- [Given data]
-----
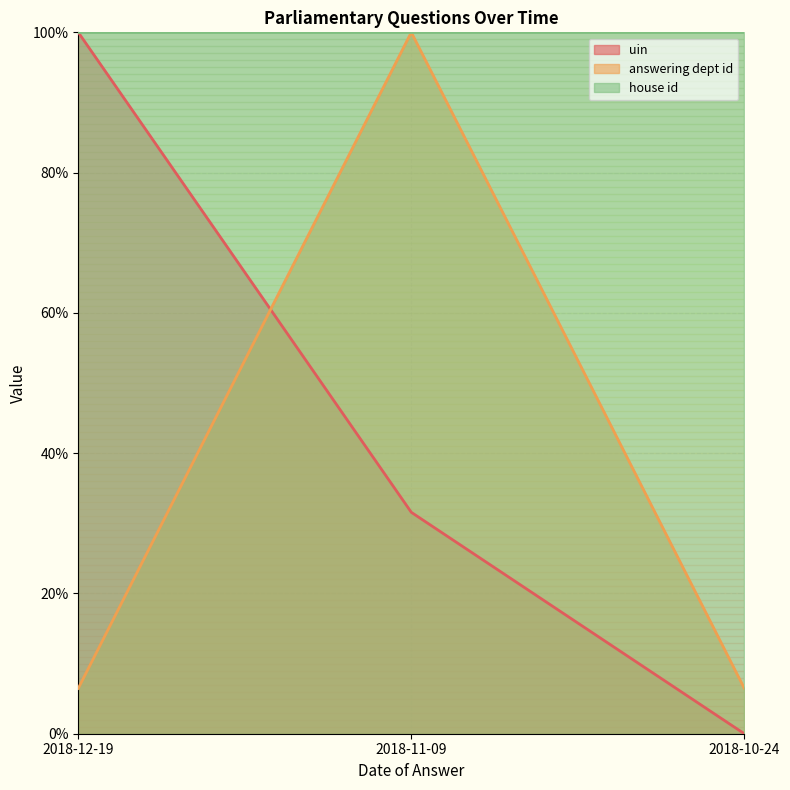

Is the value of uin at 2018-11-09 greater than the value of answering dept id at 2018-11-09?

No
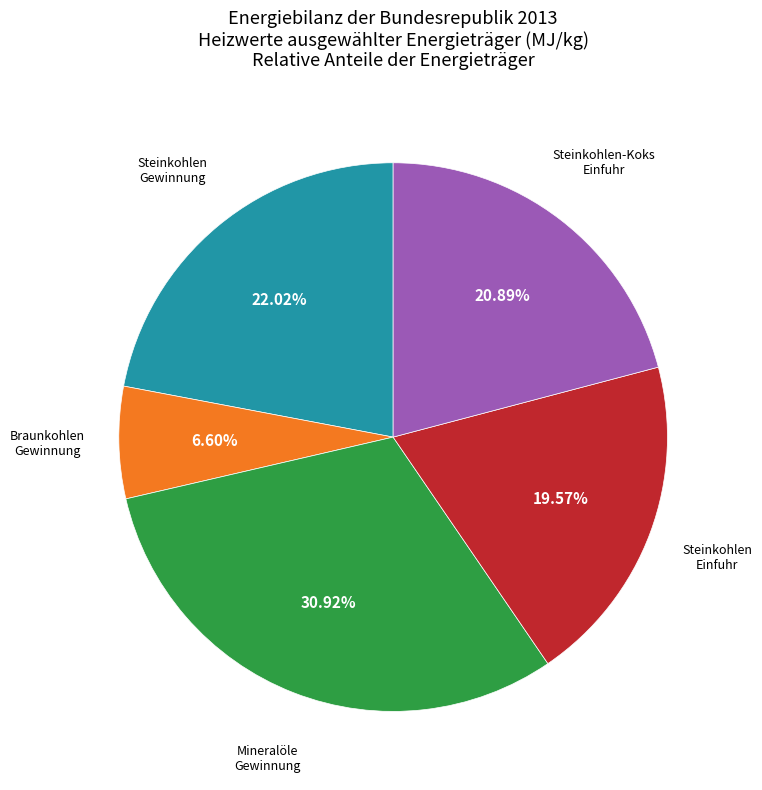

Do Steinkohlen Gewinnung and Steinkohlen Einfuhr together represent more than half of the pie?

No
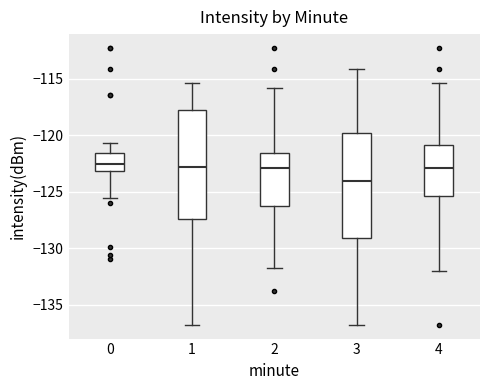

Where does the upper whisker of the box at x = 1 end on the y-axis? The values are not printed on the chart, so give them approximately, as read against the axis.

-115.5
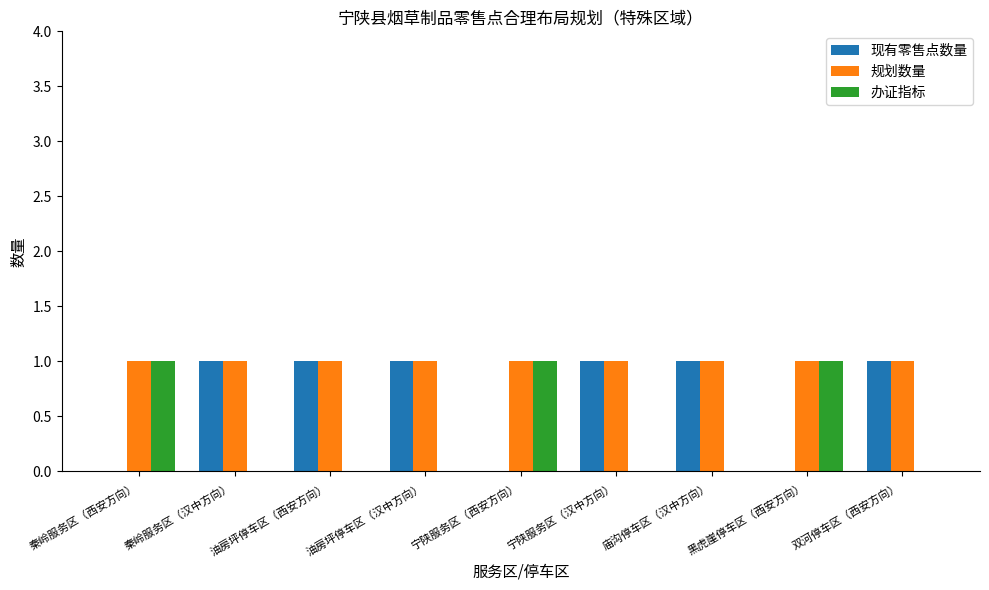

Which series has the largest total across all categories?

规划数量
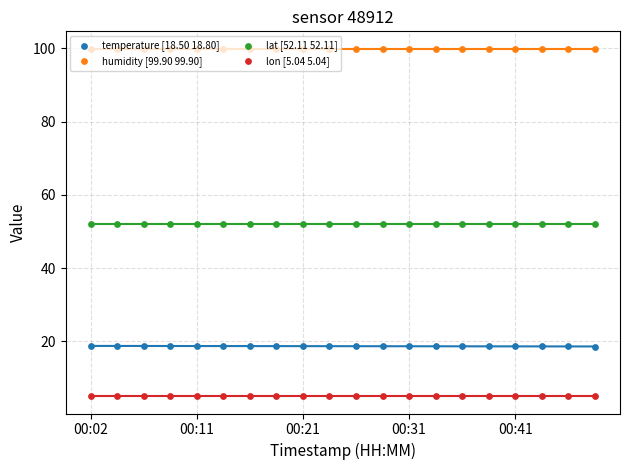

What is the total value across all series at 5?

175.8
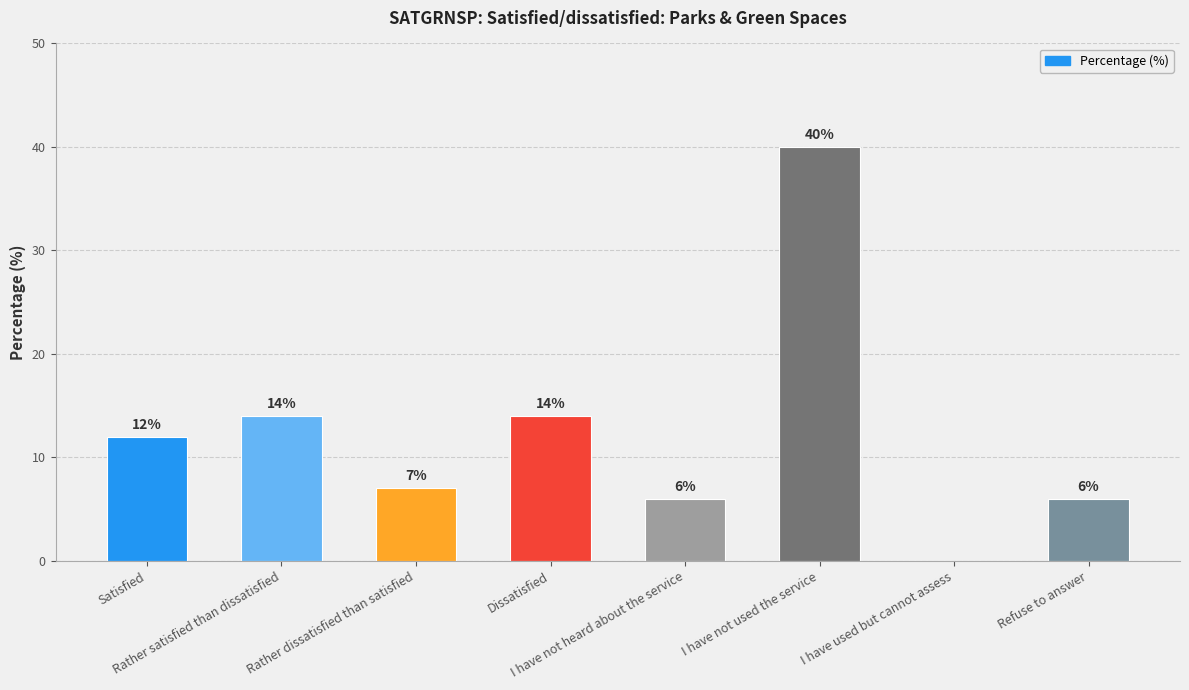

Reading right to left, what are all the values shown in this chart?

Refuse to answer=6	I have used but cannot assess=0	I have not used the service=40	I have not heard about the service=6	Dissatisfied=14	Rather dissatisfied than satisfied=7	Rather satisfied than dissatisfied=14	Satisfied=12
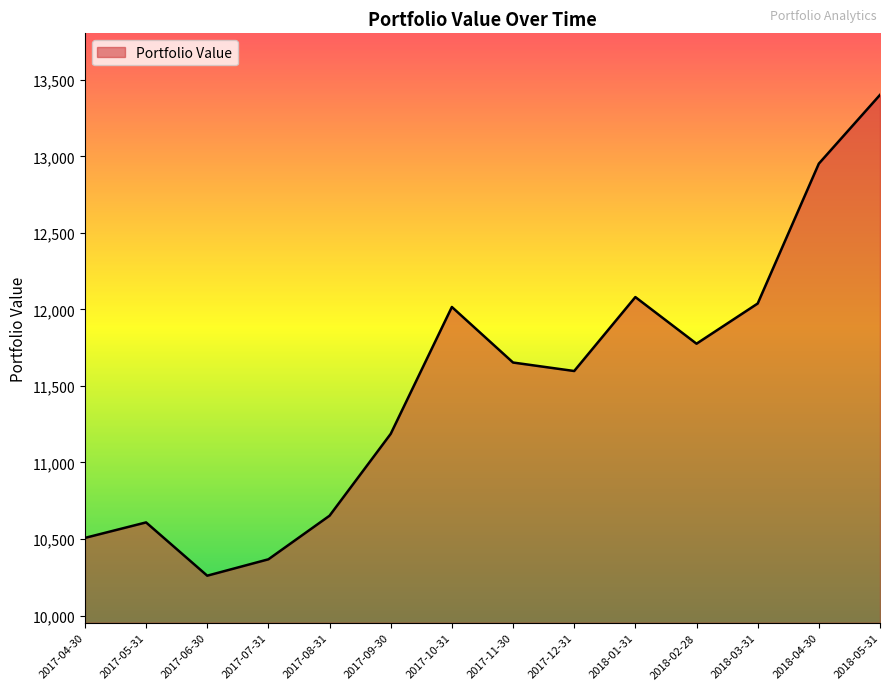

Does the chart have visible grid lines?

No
-----
- [Prompt] Copy out all of the records above word for word, leaving out the pictures.

- [Exercise solution]
Is the value of uin at 2018-11-09 greater than the value of answering dept id at 2018-11-09?

No

Do Steinkohlen Gewinnung and Steinkohlen Einfuhr together represent more than half of the pie?

No

Where does the upper whisker of the box at x = 1 end on the y-axis? The values are not printed on the chart, so give them approximately, as read against the axis.

-115.5

Which series has the largest total across all categories?

规划数量

What is the total value across all series at 5?

175.8

Reading right to left, what are all the values shown in this chart?

Refuse to answer=6	I have used but cannot assess=0	I have not used the service=40	I have not heard about the service=6	Dissatisfied=14	Rather dissatisfied than satisfied=7	Rather satisfied than dissatisfied=14	Satisfied=12

Does the chart have visible grid lines?

No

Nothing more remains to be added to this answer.